Gies must try to topple Gilchrest with no help from party bigwigs CAMPAIGN 1994 CONGRESS 1ST DISTRICT

September 24, 1994|By William Thompson | William Thompson,Eastern Shore Bureau of The Sun

EASTON -- Ralph T. Gies, the ultraconservative who surprised party regulars with a victory in the 1st Congressional District's Democratic primary, won't be getting any help from party brass in the general election.

Arguing that the 69-year-old accountant's views aren't consistent with party positions, top Democrats say they'll stay out of his campaign to unseat incumbent Republican Wayne T. Gilchrest.

"This man's on his own," said Ralph Gervasio, acting executive director of the Maryland Democratic Party. "We can't support him because of his views, and we're not going to make any overtures to him."

Mr. Gies, who has strong conservative positions on such issues as abortion and school prayer, yesterday said he was disappointed with the decision. But the political neophyte, who has never held an elec- tive office, quickly tried to turn the party's rejection to his advantage.

"We're more conservative in the 1st District than they are in Baltimore," he said in a prepared statement aimed at the party's headquarters in the city. "Do they worry that the people of the 1st District might soon be represented in Congress by someone who actually reflects their views and not the views of the Baltimore political establishment?"

Mr.

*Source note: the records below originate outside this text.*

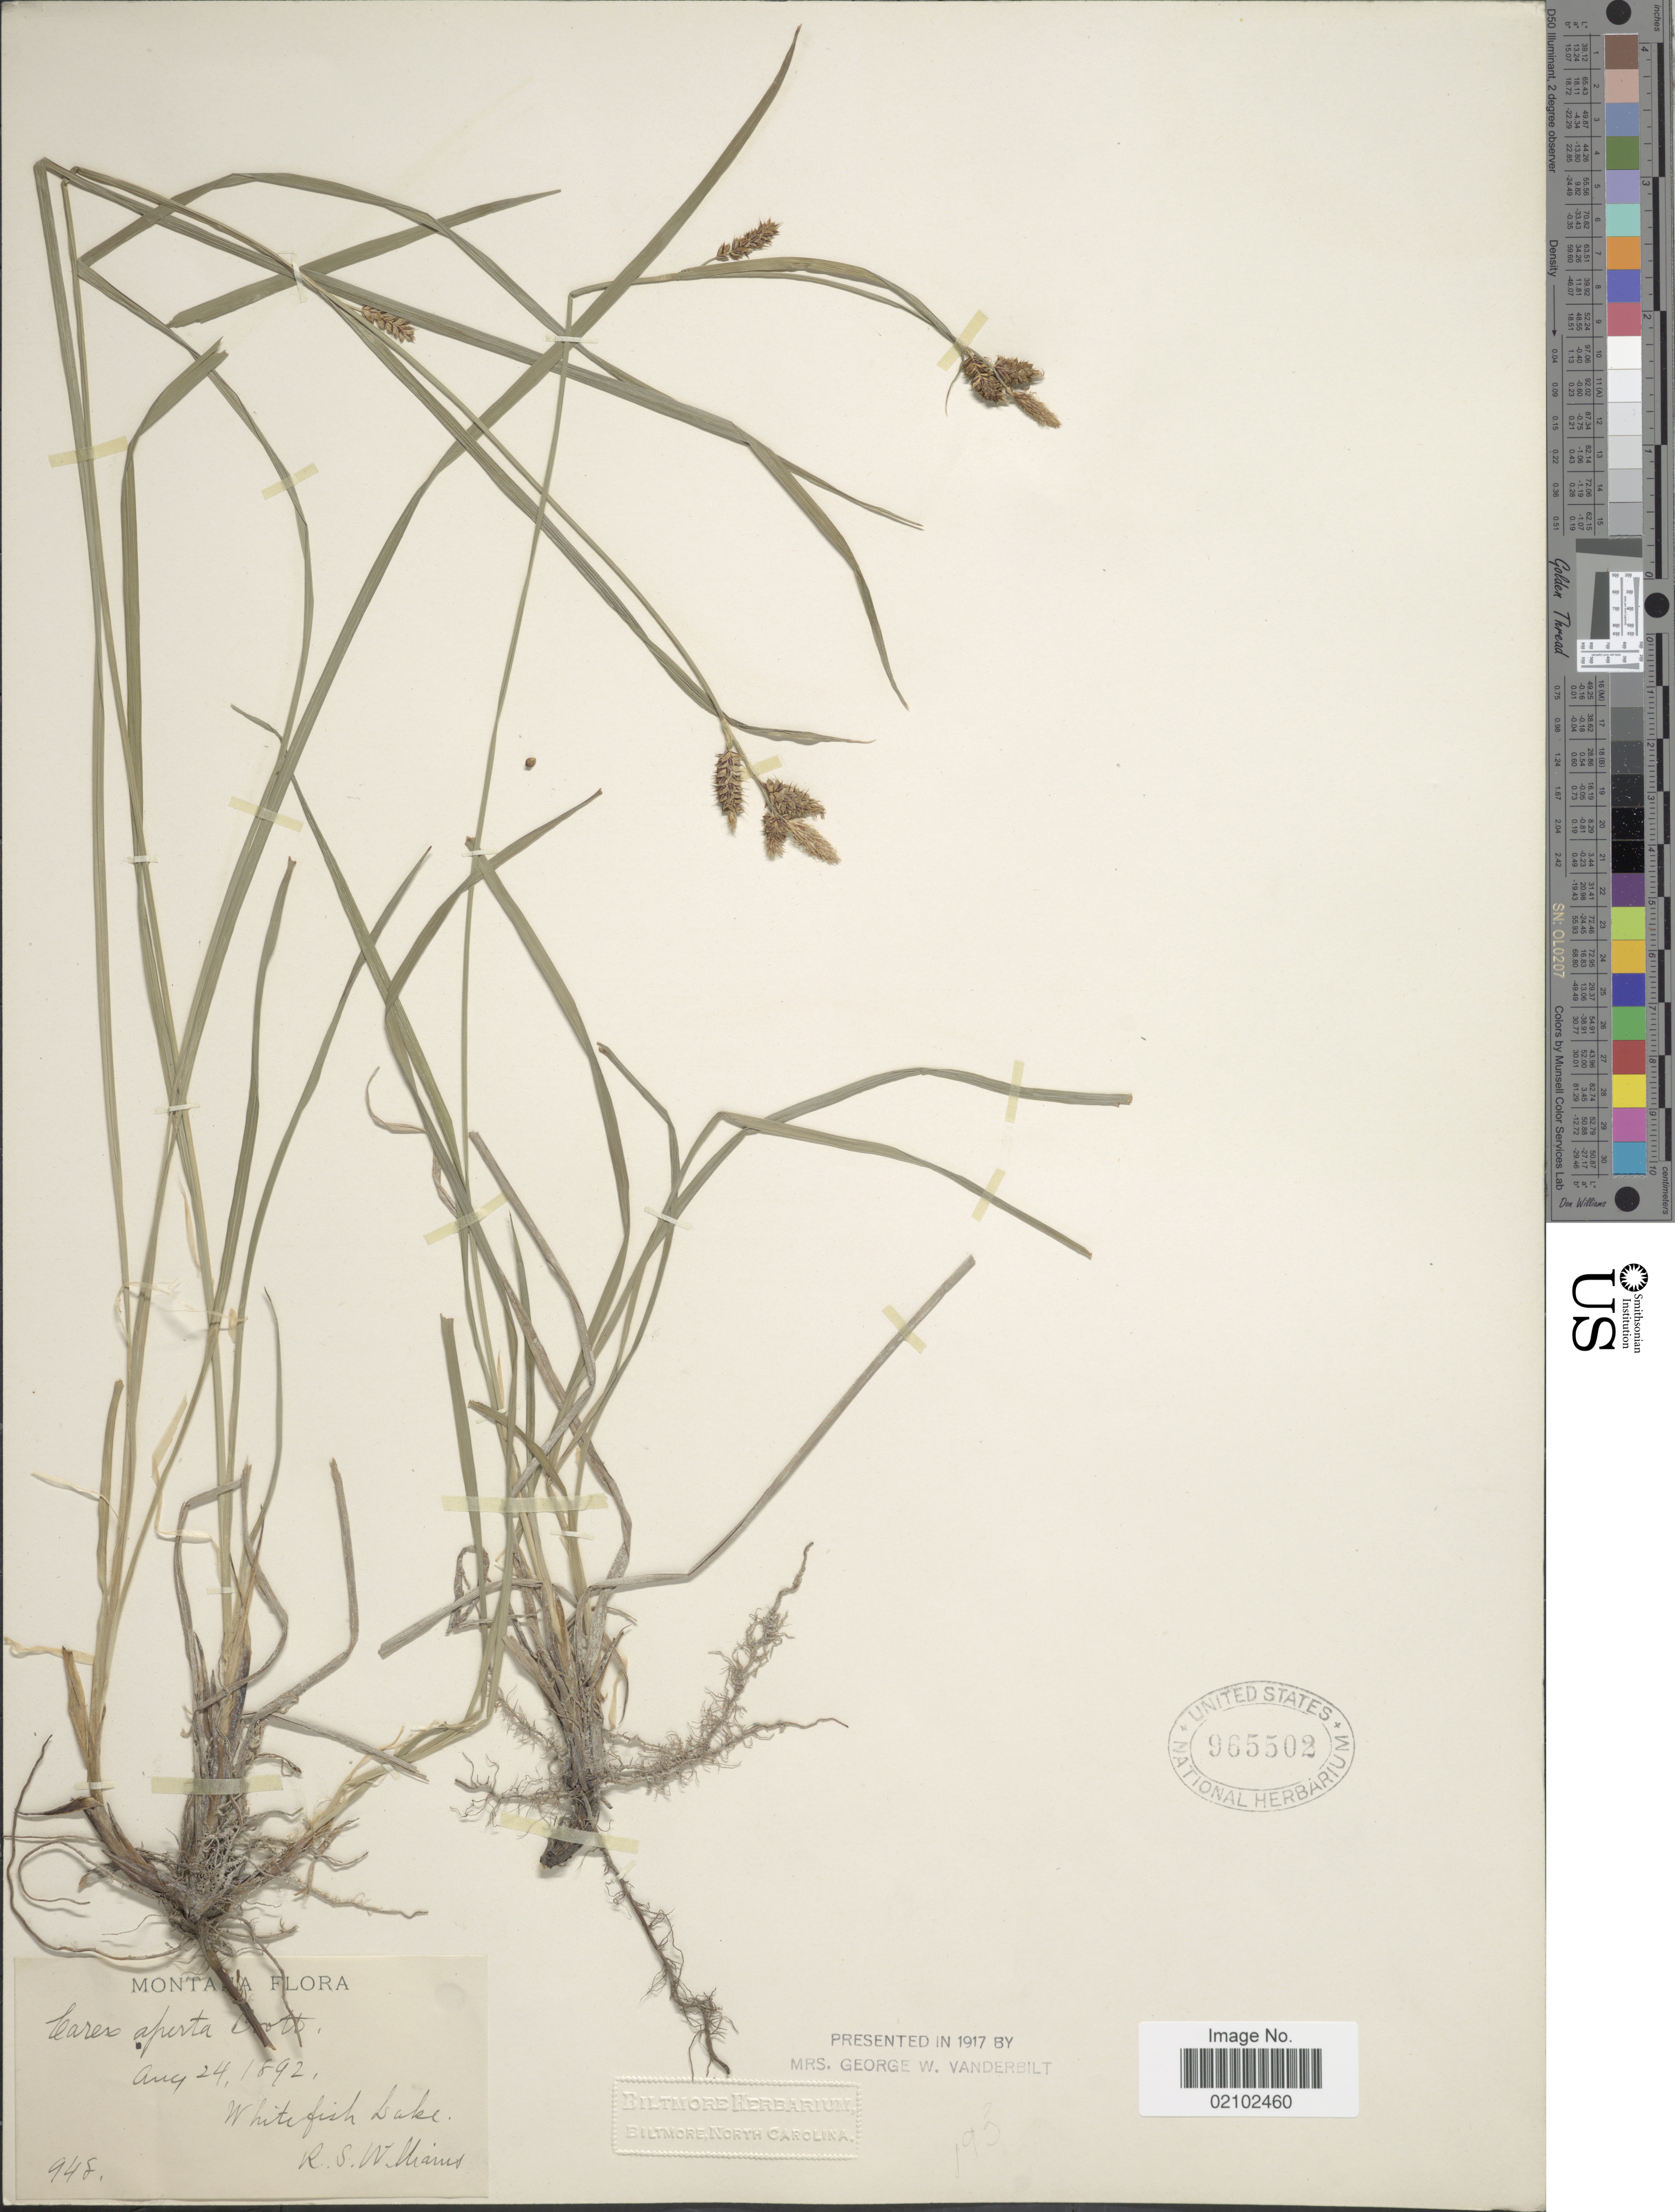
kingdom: Plantae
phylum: Tracheophyta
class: Liliopsida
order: Poales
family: Cyperaceae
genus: Carex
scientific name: Carex aperta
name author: Boott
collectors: R. S. Williams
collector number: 948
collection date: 1892-08-24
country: United States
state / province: Montana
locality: Whitefish Lake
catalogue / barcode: US 965502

Gies won the Sept. 13 primary with 39 percent of the vote, beating Steven R. Eastaugh, the favorite, by more than 1,000 votes.

Mr. Gies, who lives in Anne Arundel County, conceded that his surprise victory may have been due to voters' geographical loyalty. Among the three candidates, the Anne Arundel County resident was the only one from the Western Shore. The 1st District covers the entire Eastern Shore, part of Anne Arundel County and a small area of Baltimore City.

Gies campaigners said they are trying to assemble grass-roots support among the district's voters. Caught unprepared for a general election campaign, Mr. Gies has been traveling on the Eastern Shore to familiarize himself with voters' concerns, said campaign spokesman Mark Conroy.

Without a candidate whom they are willing to back in the election, Mr. Gervasio said, party officials may have to wait until the 1996 elections to capture the office Mr. Gilchrest has held for two terms.

"We'd love to have a Democrat in that seat, but a real Democrat," he said. "It may be that Mr. Gilchrest will be the winner this time."

Mr. Gervasio said the Democratic Party routinely embraces conservative members, but Mr. Gies is "an anomaly" whose "extreme" views and lack of participation in local party efforts have made him unattractive.

James Brown, a Caroline County Democrat who finished last in the congressional primary, said yesterday he is backing Mr. Gies. "I don't have any problem with him," he said. "The party's been too damn liberal for too damn long.

Mr. Brown said he is not pleased that party leadership is snubbing the nominee. "Pretty undemocratic, don't you think?" he asked.

Over in the Gilchrest campaign, workers were keeping a straight face about the infighting.

"We're just watching this unfold," said campaign manager Tony Caligiuri. "We don't take anyone for granted, even if the Democratic Party [leadership] doesn't support him."